Gold As Money
Sep 14, 2010
Money is the economic good against which almost all other goods are traded, or, to put it more simply, money is the general medium of exchange within an economy. The corollary is that if something is the general medium of exchange within an economy, then that 'thing' is money.
Sound money will retain its value over time (it will be a good store of value), but something can be money and not be a good store of value*. Also, there are many things that are good stores of value but are not money. Again, the test of whether or not something is money involves asking the question: Is it the general medium of exchange? If the answer is yes, then it is money, if the answer is no, then it is not. For example, the US dollar passes this test (and is therefore "money") within the US and a few "dollarised" countries, but not elsewhere. For another example, the euro passes the "money" test throughout much of Europe, but not outside Europe. Where, then, does that leave gold, an economic good that was money for thousands of years?
Unfortunately, gold no longer passes the "money" test in any of today's major economies. We say "unfortunately" because if governments had not forcibly removed gold from its monetary role, often using the excuse that a more flexible type of money was needed to prevent financial crises and economic downturns, debt levels could never have reached the unmanageable proportions of today and the future would probably look much brighter.
Strangely, stating the FACT that gold is no longer money is viewed as heresy by some gold bulls. We aren't sure why, because recognising that gold doesn't perform the monetary role at this time doesn't devalue the metal in any way. As noted above, we wouldn't be in this economic mess if the general medium of exchange were gold or gold-like.

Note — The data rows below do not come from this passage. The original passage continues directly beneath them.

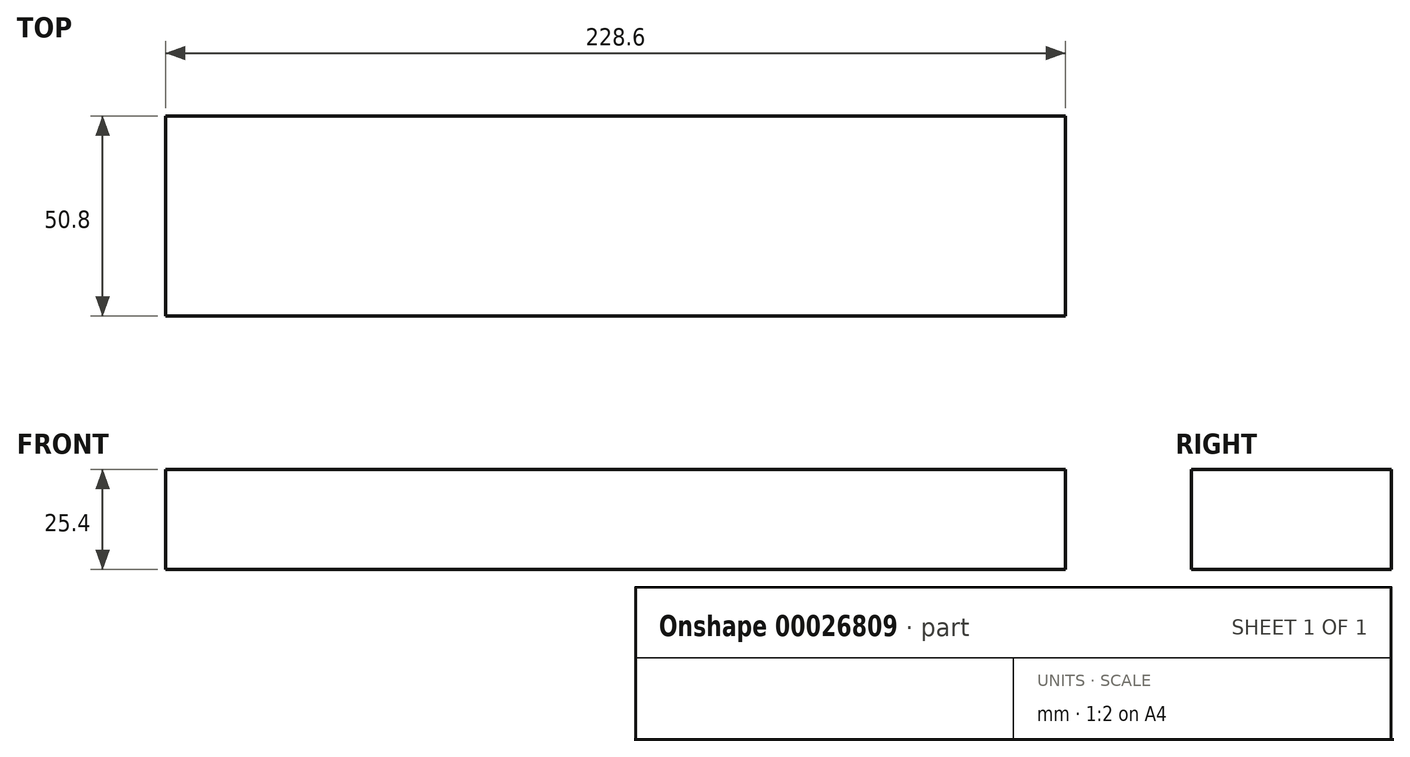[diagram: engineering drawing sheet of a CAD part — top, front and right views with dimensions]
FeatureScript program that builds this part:
annotation { "Feature Type Name" : "Feature", "Feature Type Description" : "" }
export const myFeature = defineFeature(function(context is Context, id is Id, definition is map)
    precondition{}
    {
        {
            var Q0;
            Q0=qCreatedBy(makeId("Top.planeOp"),FACE);
            var sketch = newSketch(context, id + "F0", { "sketchPlane" : qUnion([Q0])});
            skLineSegment(sketch, "E0.bottom", {"start": v(-79.98, -22.87) * mm, "end": v(148.62, -22.87) * mm});
            skLineSegment(sketch, "E0.top", {"start": v(-79.98, 27.93) * mm, "end": v(148.62, 27.93) * mm});
            skLineSegment(sketch, "E0.left", {"start": v(-79.98, -22.87) * mm, "end": v(-79.98, 27.93) * mm});
            skLineSegment(sketch, "E0.right", {"start": v(148.62, -22.87) * mm, "end": v(148.62, 27.93) * mm});
            skSolve(sketch);
        }
        {
            var Q0;
            Q0=makeQuery(id+"F0.imprint","IMPRINT",FACE,{"disambiguationData":[TD([[makeQuery(id+"F0.imprint","IMPRINT",EDGE,{"derivedFrom":sQuery(id+"F0.wireOp",EDGE,"E0.bottom")}),1.0]])]});
            extrude(context, id + "F1", {"entities" : qUnion([Q0]), "depth" : 25.4 * mm});
        }
    });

Perhaps these gold bulls are confusing what should be with what is.
In an effort to explain how gold could still be money even though it is no longer the general medium of exchange, some people have redefined the terms "money" and "currency" in an imaginative way. Money, they say, is an abstract concept, whereas currency is what generally gets exchanged when things are bought and sold. Using these definitions it can be argued that gold is still money even though it is no longer widely used as a currency.
People are obviously free to use whatever definitions they believe make the most sense, but in this case changes are being made to well-established, precise and useful definitions solely for the purpose of avoiding a distasteful conclusion. It is better, we think, to face reality.
The reality is that nowadays gold is sometimes used as a currency, meaning that there are certain situations where gold is used to purchase things, but gold is not the currency in general use throughout the economy. In other words, gold is not money, but it is occasionally used as a currency.
Looking ahead, is it possible that gold will, again, be money?
The answer is yes. Gold is actually better suited to being money today than it ever has been in the past, thanks to technology that allows gold ownership to simply and instantly be transferred without the need to physically move bullion. Almost all the monetary gold could remain locked in vaults, with ownership to a quantity of gold -- anywhere from a tiny fraction of a gram to many kilograms, depending on what is being purchased -- being effected electronically.
As an aside, we are discussing the possibility of a return to using gold as money as opposed to a return to some form of gold standard where dollars, euros, etc. are money backed by gold. A gold standard or any other monetary standard managed by government will always be far from ideal because governments invariably find excuses to change the rules (an official convertibility rate of X$ per ounce of gold could, for instance, be changed to 2X$ per ounce of gold with the stroke of a politician's pen).
But although technology available today paves the way for the more efficient use of gold as money, it is extremely improbable that gold will ever again be money unless there is first a total economic collapse. This is because only a total economic collapse would be capable of bringing about the sort of political change that would make sound money feasible. The reality is that the current sizes of the government and the government's future obligations (social security, pensions, promised 'free' medical care, deposit insurance, the dole, payments to bondholders, etc.) are completely and blatantly incompatible with sound money. Implementing sound money and leaving everything else the same would be like trying to keep a Ponzi scheme going without sucking in new investment.
So, replacing money that the government can inflate at will with money that has rigid limitations on its supply could only occur in parallel with direct default on a massive scale and the shrinkage of the government to a small fraction of its current size. It is not realistic to expect that this will happen as long as it remains possible to 'kick the can down the road' a little further.
*Money that is not a good store of value will tend to have a relatively short lifespan, but it will be money as long as it continues to be used in the vast majority of economic transactions.